Focus on unpatchable devices like IoT and embedded systems that can’t update quickly. Implement network segmentation to limit exploit blast radius. The shift is from “vulnerability discovery is hard” to “exploitation is cheap.” Defenders who adapt survive. Those who don’t will get exploited.

The Precedent This Sets

Claude Mythos Preview is the first frontier AI model explicitly restricted for offensive security capabilities. Anthropic says they “do not plan to make Claude Mythos Preview generally available,” a more permanent stance than historical precedents. OpenAI followed with GPT-5.5-Cyber, also restricted. Consequently, this creates a two-tier system: big tech gets cutting-edge security AI, everyone else waits.

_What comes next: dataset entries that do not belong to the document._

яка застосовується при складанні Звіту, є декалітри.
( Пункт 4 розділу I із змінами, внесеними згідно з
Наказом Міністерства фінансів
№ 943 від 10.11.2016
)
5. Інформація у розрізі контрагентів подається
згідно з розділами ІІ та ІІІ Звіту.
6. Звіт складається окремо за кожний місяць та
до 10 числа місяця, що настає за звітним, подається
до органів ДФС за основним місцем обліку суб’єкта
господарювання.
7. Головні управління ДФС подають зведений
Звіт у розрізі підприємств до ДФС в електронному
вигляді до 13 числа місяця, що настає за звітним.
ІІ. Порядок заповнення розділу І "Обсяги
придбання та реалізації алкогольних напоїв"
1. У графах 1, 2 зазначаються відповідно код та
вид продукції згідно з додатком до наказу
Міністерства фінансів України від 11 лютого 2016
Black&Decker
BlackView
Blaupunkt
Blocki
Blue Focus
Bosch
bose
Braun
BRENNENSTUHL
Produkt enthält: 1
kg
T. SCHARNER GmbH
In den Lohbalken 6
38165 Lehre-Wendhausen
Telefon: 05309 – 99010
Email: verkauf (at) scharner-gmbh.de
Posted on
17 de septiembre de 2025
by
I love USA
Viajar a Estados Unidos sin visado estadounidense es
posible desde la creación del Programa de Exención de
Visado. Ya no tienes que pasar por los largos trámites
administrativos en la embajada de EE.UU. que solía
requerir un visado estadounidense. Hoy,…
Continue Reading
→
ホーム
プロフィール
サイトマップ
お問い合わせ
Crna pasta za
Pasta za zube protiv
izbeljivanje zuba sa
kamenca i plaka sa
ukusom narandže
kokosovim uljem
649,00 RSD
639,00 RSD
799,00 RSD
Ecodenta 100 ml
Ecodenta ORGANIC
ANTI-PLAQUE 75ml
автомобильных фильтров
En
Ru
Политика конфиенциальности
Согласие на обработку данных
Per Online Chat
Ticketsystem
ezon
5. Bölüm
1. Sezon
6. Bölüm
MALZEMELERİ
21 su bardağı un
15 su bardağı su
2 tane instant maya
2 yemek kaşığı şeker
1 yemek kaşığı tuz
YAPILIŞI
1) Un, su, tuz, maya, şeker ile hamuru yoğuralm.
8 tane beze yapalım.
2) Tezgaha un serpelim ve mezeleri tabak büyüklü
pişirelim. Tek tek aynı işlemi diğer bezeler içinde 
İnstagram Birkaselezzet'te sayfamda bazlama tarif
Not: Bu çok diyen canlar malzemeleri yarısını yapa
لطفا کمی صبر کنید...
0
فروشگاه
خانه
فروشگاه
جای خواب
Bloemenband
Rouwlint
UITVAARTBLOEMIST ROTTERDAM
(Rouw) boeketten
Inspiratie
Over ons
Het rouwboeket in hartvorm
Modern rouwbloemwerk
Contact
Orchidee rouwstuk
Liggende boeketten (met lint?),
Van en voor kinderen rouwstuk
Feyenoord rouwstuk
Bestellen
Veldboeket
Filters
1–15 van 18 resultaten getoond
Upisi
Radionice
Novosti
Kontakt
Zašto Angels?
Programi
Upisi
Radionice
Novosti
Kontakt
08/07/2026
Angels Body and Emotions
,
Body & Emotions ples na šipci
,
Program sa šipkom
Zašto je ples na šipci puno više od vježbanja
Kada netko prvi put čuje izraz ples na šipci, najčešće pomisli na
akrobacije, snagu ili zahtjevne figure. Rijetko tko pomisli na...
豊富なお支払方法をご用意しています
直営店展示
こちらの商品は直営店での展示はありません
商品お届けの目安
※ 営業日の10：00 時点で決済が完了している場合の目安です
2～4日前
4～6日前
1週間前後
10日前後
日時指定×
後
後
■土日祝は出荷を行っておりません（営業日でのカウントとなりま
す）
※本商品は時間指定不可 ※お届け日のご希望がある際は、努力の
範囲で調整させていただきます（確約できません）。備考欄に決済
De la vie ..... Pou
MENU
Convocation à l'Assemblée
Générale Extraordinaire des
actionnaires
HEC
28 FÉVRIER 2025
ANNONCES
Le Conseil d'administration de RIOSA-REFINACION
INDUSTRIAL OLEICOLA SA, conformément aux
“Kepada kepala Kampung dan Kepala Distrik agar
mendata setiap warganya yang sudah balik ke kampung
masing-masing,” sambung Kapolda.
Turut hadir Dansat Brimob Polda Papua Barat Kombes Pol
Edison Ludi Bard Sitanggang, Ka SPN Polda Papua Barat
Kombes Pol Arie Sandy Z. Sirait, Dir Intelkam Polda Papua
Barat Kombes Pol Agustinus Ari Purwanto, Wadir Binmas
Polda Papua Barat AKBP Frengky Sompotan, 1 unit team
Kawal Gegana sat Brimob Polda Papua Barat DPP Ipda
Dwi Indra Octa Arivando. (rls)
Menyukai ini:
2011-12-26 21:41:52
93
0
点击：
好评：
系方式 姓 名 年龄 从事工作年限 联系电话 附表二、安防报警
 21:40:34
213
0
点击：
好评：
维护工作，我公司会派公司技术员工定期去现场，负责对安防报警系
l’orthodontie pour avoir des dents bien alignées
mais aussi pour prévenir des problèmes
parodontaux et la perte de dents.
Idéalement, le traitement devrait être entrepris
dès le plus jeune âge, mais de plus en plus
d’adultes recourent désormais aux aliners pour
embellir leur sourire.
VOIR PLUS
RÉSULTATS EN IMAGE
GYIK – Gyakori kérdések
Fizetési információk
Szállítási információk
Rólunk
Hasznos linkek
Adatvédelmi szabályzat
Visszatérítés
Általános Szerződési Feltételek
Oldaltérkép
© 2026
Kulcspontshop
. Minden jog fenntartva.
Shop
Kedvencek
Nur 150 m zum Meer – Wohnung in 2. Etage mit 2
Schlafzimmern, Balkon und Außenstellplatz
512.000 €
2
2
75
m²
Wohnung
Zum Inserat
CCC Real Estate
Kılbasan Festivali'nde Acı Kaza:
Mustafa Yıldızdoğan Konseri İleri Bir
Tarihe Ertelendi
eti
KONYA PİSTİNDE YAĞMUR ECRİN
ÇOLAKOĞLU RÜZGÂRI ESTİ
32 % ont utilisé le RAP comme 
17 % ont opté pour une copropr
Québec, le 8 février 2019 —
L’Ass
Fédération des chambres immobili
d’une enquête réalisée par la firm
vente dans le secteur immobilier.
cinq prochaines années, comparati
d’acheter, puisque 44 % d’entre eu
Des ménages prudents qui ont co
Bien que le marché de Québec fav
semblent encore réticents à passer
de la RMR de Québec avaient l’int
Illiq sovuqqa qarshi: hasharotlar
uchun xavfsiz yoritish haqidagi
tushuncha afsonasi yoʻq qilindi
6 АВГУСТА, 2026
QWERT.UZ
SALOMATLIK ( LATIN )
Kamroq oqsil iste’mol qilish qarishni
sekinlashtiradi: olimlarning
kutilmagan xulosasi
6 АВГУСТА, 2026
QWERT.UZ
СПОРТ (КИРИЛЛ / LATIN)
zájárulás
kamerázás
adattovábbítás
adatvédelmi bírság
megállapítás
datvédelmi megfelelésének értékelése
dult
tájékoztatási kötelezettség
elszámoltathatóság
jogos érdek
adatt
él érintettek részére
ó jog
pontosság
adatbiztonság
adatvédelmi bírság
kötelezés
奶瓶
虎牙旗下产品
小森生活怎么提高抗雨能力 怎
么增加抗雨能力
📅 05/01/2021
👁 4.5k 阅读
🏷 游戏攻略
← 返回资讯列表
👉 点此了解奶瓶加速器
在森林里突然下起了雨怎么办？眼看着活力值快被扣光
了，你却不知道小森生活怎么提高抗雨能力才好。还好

Anthropic’s stated roadmap includes developing safeguards in the next Claude Opus model and eventually enabling “users to safely deploy Mythos-class models at scale” through a Cyber Verification Program for vetted security professionals. However, that’s future talk. Right now, access is locked down.

The bigger questions remain: Who controls dangerous AI? Will restriction work, or will open source catch up anyway? Is this genuine danger or investor narrative? And most importantly, who decides what capabilities get restricted and which organizations get access? This isn’t just about one model—it’s about establishing norms for AI development.